Jadi apa yang akan kita simpulkan dari kebenaranNya kali
ini? Paling tidak ada tiga hal:
1. Marilah
kita menggunakan mulut dan lidah kita untuk mengakui dan memperkatakan kebenaran
FirmanNya. Sama seperti Maria yang berkata: “Sesungguhnya
aku ini adalah hamba Tuhan; jadilah padaku menurut perkataanmu itu.” (Lukas
1:38).

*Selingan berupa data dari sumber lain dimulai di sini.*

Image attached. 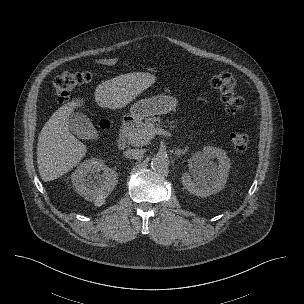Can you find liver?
Masks as SVG:
<instances>
[{
    "label": "liver",
    "mask_w": 304,
    "mask_h": 304,
    "mask_svg": "<svg viewBox=\"0 0 304 304\" xmlns=\"http://www.w3.org/2000/svg\"><path fill=\"white\" fill-rule=\"evenodd\" d=\"M156 77L150 73L133 72L101 83L95 90V101L103 108L119 109L152 86ZM83 104L73 100L55 111L42 128L37 144V164L45 182L57 179L78 165L87 147L69 130L68 118Z\"/></svg>",
    "instance_id": "1"
}]
</instances>
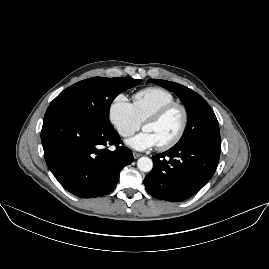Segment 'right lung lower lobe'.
<instances>
[{
	"label": "right lung lower lobe",
	"mask_w": 269,
	"mask_h": 269,
	"mask_svg": "<svg viewBox=\"0 0 269 269\" xmlns=\"http://www.w3.org/2000/svg\"><path fill=\"white\" fill-rule=\"evenodd\" d=\"M41 141L48 168L69 192L81 198L111 192L120 171L133 161L129 148L121 146L117 131L80 116L48 108ZM115 145L114 151L102 146Z\"/></svg>",
	"instance_id": "1"
}]
</instances>
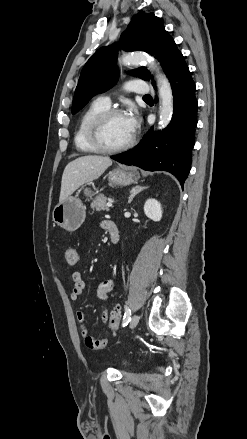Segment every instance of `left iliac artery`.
I'll return each instance as SVG.
<instances>
[{"mask_svg": "<svg viewBox=\"0 0 247 439\" xmlns=\"http://www.w3.org/2000/svg\"><path fill=\"white\" fill-rule=\"evenodd\" d=\"M125 309V314H124V318H123V322H122V326H126L128 324V322L131 320V311L130 308L125 305L124 306Z\"/></svg>", "mask_w": 247, "mask_h": 439, "instance_id": "44dca946", "label": "left iliac artery"}]
</instances>
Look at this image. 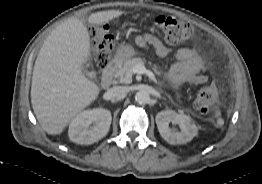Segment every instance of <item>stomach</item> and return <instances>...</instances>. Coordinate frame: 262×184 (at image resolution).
I'll return each instance as SVG.
<instances>
[{
    "label": "stomach",
    "instance_id": "1",
    "mask_svg": "<svg viewBox=\"0 0 262 184\" xmlns=\"http://www.w3.org/2000/svg\"><path fill=\"white\" fill-rule=\"evenodd\" d=\"M135 54H136V50L131 44L122 43L118 46L115 53V57L120 61H124L128 58H131Z\"/></svg>",
    "mask_w": 262,
    "mask_h": 184
}]
</instances>
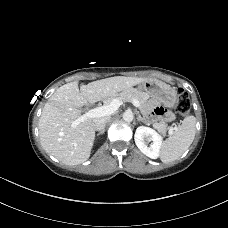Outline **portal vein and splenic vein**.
Here are the masks:
<instances>
[{
	"label": "portal vein and splenic vein",
	"instance_id": "18ae733b",
	"mask_svg": "<svg viewBox=\"0 0 228 228\" xmlns=\"http://www.w3.org/2000/svg\"><path fill=\"white\" fill-rule=\"evenodd\" d=\"M132 104L135 107H139L140 103L138 100H133ZM122 105V102L119 99H113L108 105H104L101 107H97L94 109L89 110L85 114L79 116L77 119L71 122L72 127H76L79 125L81 122H84L88 119L92 118H98V117H103V116H108L113 114L120 106Z\"/></svg>",
	"mask_w": 228,
	"mask_h": 228
}]
</instances>
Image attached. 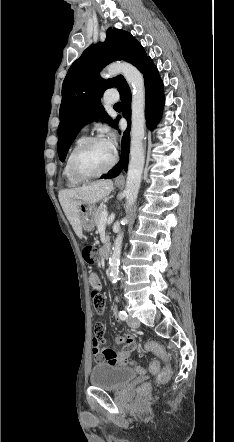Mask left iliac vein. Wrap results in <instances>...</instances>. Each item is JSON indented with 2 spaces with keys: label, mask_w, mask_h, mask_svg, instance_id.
<instances>
[{
  "label": "left iliac vein",
  "mask_w": 234,
  "mask_h": 442,
  "mask_svg": "<svg viewBox=\"0 0 234 442\" xmlns=\"http://www.w3.org/2000/svg\"><path fill=\"white\" fill-rule=\"evenodd\" d=\"M127 324L132 328H137L140 326V322L137 318L129 316L127 318Z\"/></svg>",
  "instance_id": "4c4485c4"
}]
</instances>
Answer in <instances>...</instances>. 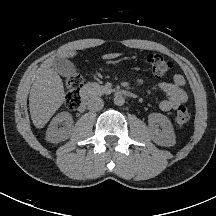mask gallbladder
I'll return each instance as SVG.
<instances>
[{"label":"gallbladder","instance_id":"1","mask_svg":"<svg viewBox=\"0 0 216 216\" xmlns=\"http://www.w3.org/2000/svg\"><path fill=\"white\" fill-rule=\"evenodd\" d=\"M53 69L63 77L75 75L77 72L75 65L64 58H56L53 62Z\"/></svg>","mask_w":216,"mask_h":216}]
</instances>
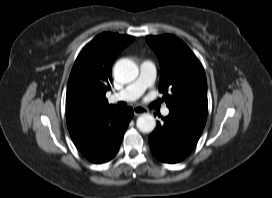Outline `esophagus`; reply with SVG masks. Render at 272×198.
<instances>
[{
  "label": "esophagus",
  "instance_id": "esophagus-1",
  "mask_svg": "<svg viewBox=\"0 0 272 198\" xmlns=\"http://www.w3.org/2000/svg\"><path fill=\"white\" fill-rule=\"evenodd\" d=\"M133 112H134L135 116H139L141 114H145L146 110L141 106H134L133 107Z\"/></svg>",
  "mask_w": 272,
  "mask_h": 198
}]
</instances>
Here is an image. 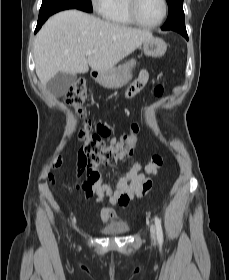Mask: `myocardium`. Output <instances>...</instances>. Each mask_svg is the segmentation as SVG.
Masks as SVG:
<instances>
[{
  "mask_svg": "<svg viewBox=\"0 0 229 280\" xmlns=\"http://www.w3.org/2000/svg\"><path fill=\"white\" fill-rule=\"evenodd\" d=\"M161 2L163 5V12H162L160 19L155 23H146L139 18L138 13H137L138 0H126V8H127L128 14L134 24L141 26V27H145V28H155V27L160 26L165 21L167 14H168L167 0H161Z\"/></svg>",
  "mask_w": 229,
  "mask_h": 280,
  "instance_id": "obj_1",
  "label": "myocardium"
}]
</instances>
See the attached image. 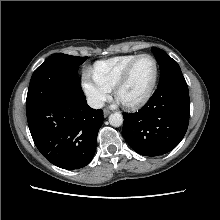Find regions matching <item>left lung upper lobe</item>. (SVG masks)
Wrapping results in <instances>:
<instances>
[{
    "label": "left lung upper lobe",
    "mask_w": 220,
    "mask_h": 220,
    "mask_svg": "<svg viewBox=\"0 0 220 220\" xmlns=\"http://www.w3.org/2000/svg\"><path fill=\"white\" fill-rule=\"evenodd\" d=\"M156 60L159 64L161 76L158 86L174 79L183 78V74L178 63L172 59L166 52L158 48H152Z\"/></svg>",
    "instance_id": "5c2ea615"
}]
</instances>
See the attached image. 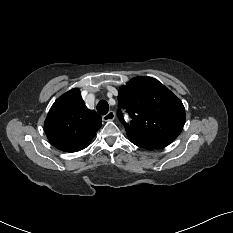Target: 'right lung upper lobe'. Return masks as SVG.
Returning <instances> with one entry per match:
<instances>
[{"label": "right lung upper lobe", "instance_id": "cb5924a9", "mask_svg": "<svg viewBox=\"0 0 233 233\" xmlns=\"http://www.w3.org/2000/svg\"><path fill=\"white\" fill-rule=\"evenodd\" d=\"M101 124L100 115L86 107L80 90L75 88L54 102L44 129L48 140L57 149L76 152L89 145Z\"/></svg>", "mask_w": 233, "mask_h": 233}]
</instances>
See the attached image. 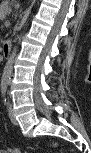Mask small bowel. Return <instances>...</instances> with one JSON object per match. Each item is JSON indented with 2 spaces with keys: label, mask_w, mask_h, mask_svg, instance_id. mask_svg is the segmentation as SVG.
<instances>
[{
  "label": "small bowel",
  "mask_w": 91,
  "mask_h": 153,
  "mask_svg": "<svg viewBox=\"0 0 91 153\" xmlns=\"http://www.w3.org/2000/svg\"><path fill=\"white\" fill-rule=\"evenodd\" d=\"M5 152L16 153L18 152V150L17 149H7L5 150Z\"/></svg>",
  "instance_id": "obj_1"
}]
</instances>
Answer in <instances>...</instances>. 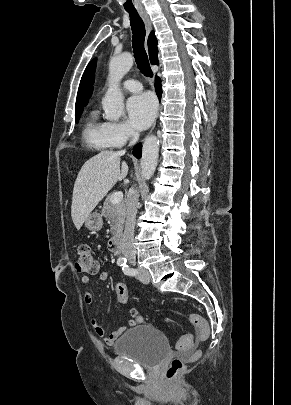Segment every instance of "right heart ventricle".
Instances as JSON below:
<instances>
[{
	"mask_svg": "<svg viewBox=\"0 0 291 405\" xmlns=\"http://www.w3.org/2000/svg\"><path fill=\"white\" fill-rule=\"evenodd\" d=\"M83 137L86 143L98 150L112 148L107 132L106 123L101 121L96 111H91L85 121Z\"/></svg>",
	"mask_w": 291,
	"mask_h": 405,
	"instance_id": "e07e8e85",
	"label": "right heart ventricle"
}]
</instances>
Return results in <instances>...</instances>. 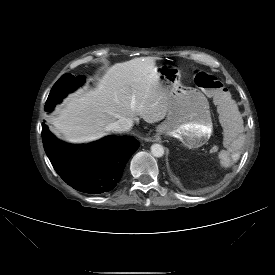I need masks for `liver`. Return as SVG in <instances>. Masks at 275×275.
I'll return each instance as SVG.
<instances>
[{
  "label": "liver",
  "mask_w": 275,
  "mask_h": 275,
  "mask_svg": "<svg viewBox=\"0 0 275 275\" xmlns=\"http://www.w3.org/2000/svg\"><path fill=\"white\" fill-rule=\"evenodd\" d=\"M167 110L155 60L134 58L110 67L95 89L70 95L49 121L67 141L88 143L101 138L123 117L155 123L165 118Z\"/></svg>",
  "instance_id": "liver-1"
}]
</instances>
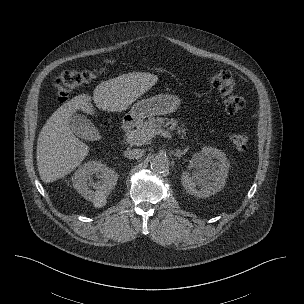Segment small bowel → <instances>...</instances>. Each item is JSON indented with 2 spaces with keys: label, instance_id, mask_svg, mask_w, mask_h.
<instances>
[{
  "label": "small bowel",
  "instance_id": "c3829d8e",
  "mask_svg": "<svg viewBox=\"0 0 304 304\" xmlns=\"http://www.w3.org/2000/svg\"><path fill=\"white\" fill-rule=\"evenodd\" d=\"M104 63H106V64H113L114 60L113 59H107V60H104Z\"/></svg>",
  "mask_w": 304,
  "mask_h": 304
}]
</instances>
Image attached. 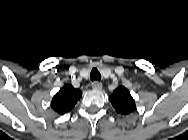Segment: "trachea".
<instances>
[{
  "label": "trachea",
  "instance_id": "1",
  "mask_svg": "<svg viewBox=\"0 0 188 140\" xmlns=\"http://www.w3.org/2000/svg\"><path fill=\"white\" fill-rule=\"evenodd\" d=\"M90 79L92 81H95V80L100 81L101 80V74L96 68L92 69V71L90 73Z\"/></svg>",
  "mask_w": 188,
  "mask_h": 140
}]
</instances>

Marilah kita sungguh-sungguh percaya akan setiap perkataan Firman Allah.
Menerima dan mengaminkannya sehingga terjadi dalam hidup kita. Kunci utamanya
adalah dengan percaya pada perkataan kebenaran. Sekalipun kita memperkatakan
kebenaran, namun kita tidak percaya, maka kita sendang menipu diri kita sendiri
atau kita sedang berlaku sebagai badut rohani yang suka bersandiwara. Kalau
kita mengaku dengan mulut, kita akan diselamatkanNya pada hari penghakiman. “Karena dengan hati orang percaya dan
dibenarkan, dan dengan mulut orang mengaku dan diselamatkan.” (Roma
10:10) Jadi perhatikan betapa dahsyatnya kuasa di balik perkataan kebenaran.
2. Marilah
kita menjadi teladan dalam perkataan. “…;
but be thou an example of the believers, in word, in conversation, in charity,
in spirit, in faith, in purity.” (KJV 1 Timoty:4:12). Rasul Paulus
mengingatkan agar sama seperti Timotius, kita juga harus menjadi contoh yang
benar dalam perkataan. Jangan lagi kita asal bicara sehingga kita menyemburkan
kata-kata yang sia-sia. Tetapi hendaklah kita mengeluarkan kata-kata yang benar
saja. Kata-kata yang berpadanan dengan firmanNya. Seorang hamba Tuhan yang tak
dapat dipegang perkataannya pasti tidak akan berhasil dalam pelayanan. Tinggal
menunggu waktu saja untuk melihat seseorang rubuh dan hancur jika perkataannya
tidak dapat dipertanggungjawabkan.
3. Terimalah
dengan percaya bahwa perkataan kebenaran yang kita sampaikan, akan bekerja dan
menjadi kenyataan. Maka akan ada sebuah kekuatan besar yang sedang bekerja di
alam roh ketiak dengan sepenuh hati dan p[ercaya kita memperkatakan kebenaran.
FirmanNya tidak akan kembali dengan sia-sia tetapi akan bekerja dan mengerjakan
kebenaranitu menjadi mukjizat. Maria pernah berkata kepada malaikat yang memperkatakan
kebenaran kepadanya: “Jadilah padaku seperti perkataanmu!” amin
Intisari bKhotbah
Gembala Sidang, Pdt. Joshua M. Sinaga, S.Th pada Ibadah Raya Minggu, 21 Mei 2006 di HN
Ministries Chapter Induk Semper Jakarta Utara.